◆ Material provided
::::::::

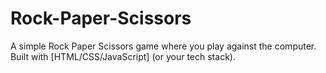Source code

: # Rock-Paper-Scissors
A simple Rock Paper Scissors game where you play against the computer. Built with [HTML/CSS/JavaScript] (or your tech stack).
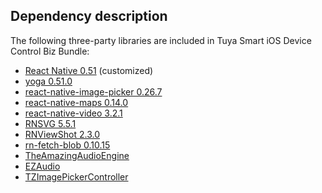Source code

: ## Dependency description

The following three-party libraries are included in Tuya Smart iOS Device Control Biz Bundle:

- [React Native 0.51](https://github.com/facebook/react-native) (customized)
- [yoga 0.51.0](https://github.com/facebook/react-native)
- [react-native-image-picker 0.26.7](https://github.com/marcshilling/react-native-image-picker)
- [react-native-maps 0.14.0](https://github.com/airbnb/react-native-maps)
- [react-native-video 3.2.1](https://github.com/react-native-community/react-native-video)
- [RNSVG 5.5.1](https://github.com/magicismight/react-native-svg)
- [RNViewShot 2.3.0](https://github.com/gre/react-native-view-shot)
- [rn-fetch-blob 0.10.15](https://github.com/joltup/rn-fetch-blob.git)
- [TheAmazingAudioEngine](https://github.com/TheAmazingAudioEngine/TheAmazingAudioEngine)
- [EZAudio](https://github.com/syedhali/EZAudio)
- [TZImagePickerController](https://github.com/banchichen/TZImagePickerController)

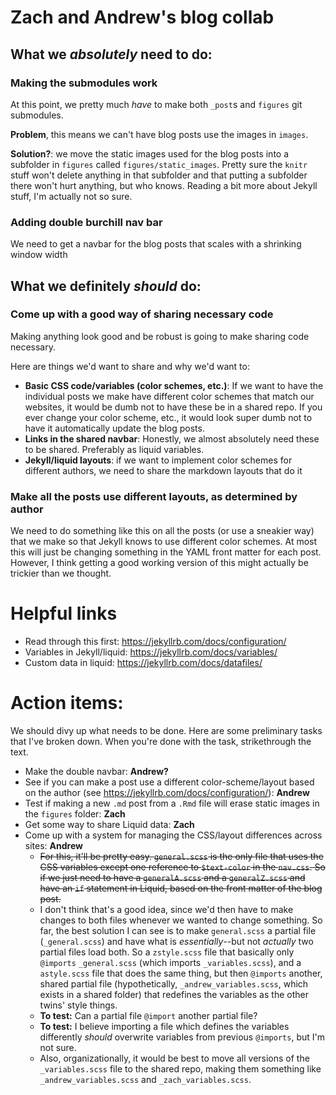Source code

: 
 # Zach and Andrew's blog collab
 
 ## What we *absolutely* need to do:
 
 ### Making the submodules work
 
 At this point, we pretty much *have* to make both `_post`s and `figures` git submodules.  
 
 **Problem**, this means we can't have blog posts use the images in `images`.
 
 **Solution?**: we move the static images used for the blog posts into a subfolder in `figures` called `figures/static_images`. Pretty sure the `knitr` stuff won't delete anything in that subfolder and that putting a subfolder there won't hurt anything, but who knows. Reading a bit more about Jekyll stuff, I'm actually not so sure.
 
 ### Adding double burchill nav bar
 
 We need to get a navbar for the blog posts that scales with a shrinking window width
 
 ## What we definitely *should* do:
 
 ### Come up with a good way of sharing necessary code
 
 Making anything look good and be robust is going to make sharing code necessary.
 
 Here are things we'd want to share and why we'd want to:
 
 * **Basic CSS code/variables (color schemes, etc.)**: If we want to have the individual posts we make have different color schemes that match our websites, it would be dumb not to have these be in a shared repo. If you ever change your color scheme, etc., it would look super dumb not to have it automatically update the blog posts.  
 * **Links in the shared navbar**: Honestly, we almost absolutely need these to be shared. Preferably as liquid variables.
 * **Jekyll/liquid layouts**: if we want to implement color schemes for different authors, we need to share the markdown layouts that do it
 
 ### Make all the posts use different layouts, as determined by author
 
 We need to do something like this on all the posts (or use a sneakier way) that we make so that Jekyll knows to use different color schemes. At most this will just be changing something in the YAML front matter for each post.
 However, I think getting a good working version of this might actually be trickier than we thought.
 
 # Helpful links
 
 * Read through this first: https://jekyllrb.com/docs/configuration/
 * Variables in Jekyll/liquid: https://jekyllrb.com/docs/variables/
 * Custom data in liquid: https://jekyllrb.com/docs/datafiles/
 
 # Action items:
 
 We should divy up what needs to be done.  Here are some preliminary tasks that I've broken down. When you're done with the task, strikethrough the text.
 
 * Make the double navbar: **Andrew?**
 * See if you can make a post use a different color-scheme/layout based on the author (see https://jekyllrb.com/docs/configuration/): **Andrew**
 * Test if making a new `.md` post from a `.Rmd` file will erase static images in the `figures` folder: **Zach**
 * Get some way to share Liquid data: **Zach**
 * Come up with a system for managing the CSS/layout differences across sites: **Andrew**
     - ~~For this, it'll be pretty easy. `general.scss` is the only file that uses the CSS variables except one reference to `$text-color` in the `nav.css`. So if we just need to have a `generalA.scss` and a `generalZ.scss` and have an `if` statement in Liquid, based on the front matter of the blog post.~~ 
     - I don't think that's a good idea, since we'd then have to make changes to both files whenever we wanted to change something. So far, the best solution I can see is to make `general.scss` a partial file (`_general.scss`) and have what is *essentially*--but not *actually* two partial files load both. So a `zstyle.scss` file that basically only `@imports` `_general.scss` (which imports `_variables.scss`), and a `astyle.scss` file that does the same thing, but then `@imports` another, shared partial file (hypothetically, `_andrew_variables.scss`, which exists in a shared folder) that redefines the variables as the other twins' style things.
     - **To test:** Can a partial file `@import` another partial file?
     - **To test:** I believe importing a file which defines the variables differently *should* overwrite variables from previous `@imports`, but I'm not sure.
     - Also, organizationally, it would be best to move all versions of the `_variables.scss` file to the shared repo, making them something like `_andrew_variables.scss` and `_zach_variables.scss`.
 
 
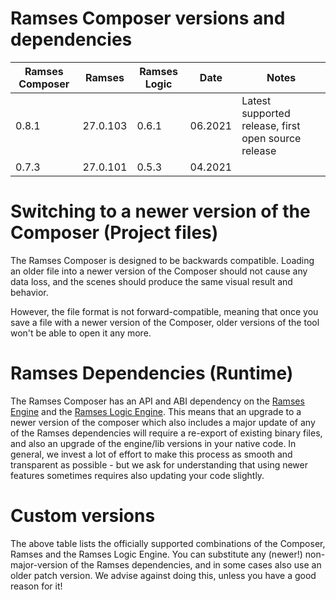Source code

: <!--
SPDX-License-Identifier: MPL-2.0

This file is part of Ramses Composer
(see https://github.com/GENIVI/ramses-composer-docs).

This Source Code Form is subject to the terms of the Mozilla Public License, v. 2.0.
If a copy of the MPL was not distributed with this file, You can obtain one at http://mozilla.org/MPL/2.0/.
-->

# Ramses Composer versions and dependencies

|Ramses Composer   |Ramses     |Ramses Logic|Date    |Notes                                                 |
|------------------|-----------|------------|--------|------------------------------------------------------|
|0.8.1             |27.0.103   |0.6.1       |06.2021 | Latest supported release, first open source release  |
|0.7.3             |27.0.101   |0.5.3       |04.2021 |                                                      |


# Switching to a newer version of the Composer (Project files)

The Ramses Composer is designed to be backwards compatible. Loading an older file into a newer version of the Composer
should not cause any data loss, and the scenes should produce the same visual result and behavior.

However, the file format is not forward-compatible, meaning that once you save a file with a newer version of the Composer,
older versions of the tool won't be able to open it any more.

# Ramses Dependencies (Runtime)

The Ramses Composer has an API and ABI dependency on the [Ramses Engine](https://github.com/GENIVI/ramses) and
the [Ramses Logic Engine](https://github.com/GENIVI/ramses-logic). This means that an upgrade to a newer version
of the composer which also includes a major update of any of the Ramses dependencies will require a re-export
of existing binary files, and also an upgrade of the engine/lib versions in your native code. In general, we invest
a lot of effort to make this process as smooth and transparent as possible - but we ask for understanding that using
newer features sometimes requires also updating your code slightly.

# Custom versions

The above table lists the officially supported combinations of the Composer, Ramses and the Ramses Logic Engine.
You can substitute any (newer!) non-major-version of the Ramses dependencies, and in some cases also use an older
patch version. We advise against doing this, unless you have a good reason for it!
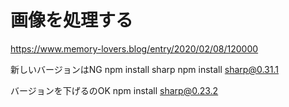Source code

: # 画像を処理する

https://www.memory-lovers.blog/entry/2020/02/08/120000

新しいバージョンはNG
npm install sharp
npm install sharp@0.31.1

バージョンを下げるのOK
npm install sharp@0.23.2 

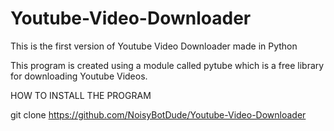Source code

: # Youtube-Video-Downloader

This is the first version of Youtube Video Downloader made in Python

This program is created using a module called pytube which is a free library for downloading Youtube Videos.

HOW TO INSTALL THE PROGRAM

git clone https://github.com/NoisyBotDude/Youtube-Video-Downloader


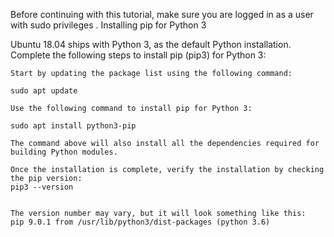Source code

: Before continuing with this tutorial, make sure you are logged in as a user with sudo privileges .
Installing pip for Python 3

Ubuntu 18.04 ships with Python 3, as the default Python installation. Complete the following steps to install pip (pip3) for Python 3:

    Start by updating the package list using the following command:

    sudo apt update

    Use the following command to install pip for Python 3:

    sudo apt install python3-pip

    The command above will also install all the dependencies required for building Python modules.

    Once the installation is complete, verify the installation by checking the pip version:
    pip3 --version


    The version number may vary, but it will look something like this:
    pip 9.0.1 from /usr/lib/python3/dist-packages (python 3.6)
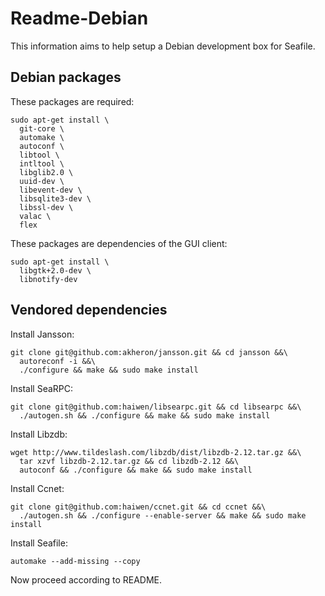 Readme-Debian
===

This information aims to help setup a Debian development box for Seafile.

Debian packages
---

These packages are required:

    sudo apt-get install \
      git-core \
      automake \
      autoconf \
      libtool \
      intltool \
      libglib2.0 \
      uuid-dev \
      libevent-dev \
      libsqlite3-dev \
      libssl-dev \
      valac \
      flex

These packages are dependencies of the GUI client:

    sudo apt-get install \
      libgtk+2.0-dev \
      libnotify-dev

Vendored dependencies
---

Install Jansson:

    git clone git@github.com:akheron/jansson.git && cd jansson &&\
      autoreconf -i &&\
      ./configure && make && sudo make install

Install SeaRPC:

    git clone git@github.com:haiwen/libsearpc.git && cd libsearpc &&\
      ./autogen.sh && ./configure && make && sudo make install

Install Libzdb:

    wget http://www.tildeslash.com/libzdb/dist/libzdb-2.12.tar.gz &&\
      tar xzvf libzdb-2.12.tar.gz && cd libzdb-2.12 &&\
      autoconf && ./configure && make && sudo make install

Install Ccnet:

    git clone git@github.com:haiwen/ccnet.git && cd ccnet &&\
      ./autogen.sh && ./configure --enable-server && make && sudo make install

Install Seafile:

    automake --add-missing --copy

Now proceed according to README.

::::::::

◆ Problem
Above are entries with pictures among them. Write out exactly the lines from the one containing "the [Ramses Logic" through the one containing "The command above", ends included, and leave those pictures out.

◆ Exercise solution
the [Ramses Logic Engine](https://github.com/GENIVI/ramses-logic). This means that an upgrade to a newer version
of the composer which also includes a major update of any of the Ramses dependencies will require a re-export
of existing binary files, and also an upgrade of the engine/lib versions in your native code. In general, we invest
a lot of effort to make this process as smooth and transparent as possible - but we ask for understanding that using
newer features sometimes requires also updating your code slightly.

# Custom versions

The above table lists the officially supported combinations of the Composer, Ramses and the Ramses Logic Engine.
You can substitute any (newer!) non-major-version of the Ramses dependencies, and in some cases also use an older
patch version. We advise against doing this, unless you have a good reason for it!
Source code

: # 画像を処理する

https://www.memory-lovers.blog/entry/2020/02/08/120000

新しいバージョンはNG
npm install sharp
npm install sharp@0.31.1

バージョンを下げるのOK
npm install sharp@0.23.2 

Source code

: # Youtube-Video-Downloader

This is the first version of Youtube Video Downloader made in Python

This program is created using a module called pytube which is a free library for downloading Youtube Videos.

HOW TO INSTALL THE PROGRAM

git clone https://github.com/NoisyBotDude/Youtube-Video-Downloader


Source code

: Before continuing with this tutorial, make sure you are logged in as a user with sudo privileges .
Installing pip for Python 3

Ubuntu 18.04 ships with Python 3, as the default Python installation. Complete the following steps to install pip (pip3) for Python 3:

    Start by updating the package list using the following command:

    sudo apt update

    Use the following command to install pip for Python 3:

    sudo apt install python3-pip

    The command above will also install all the dependencies required for building Python modules.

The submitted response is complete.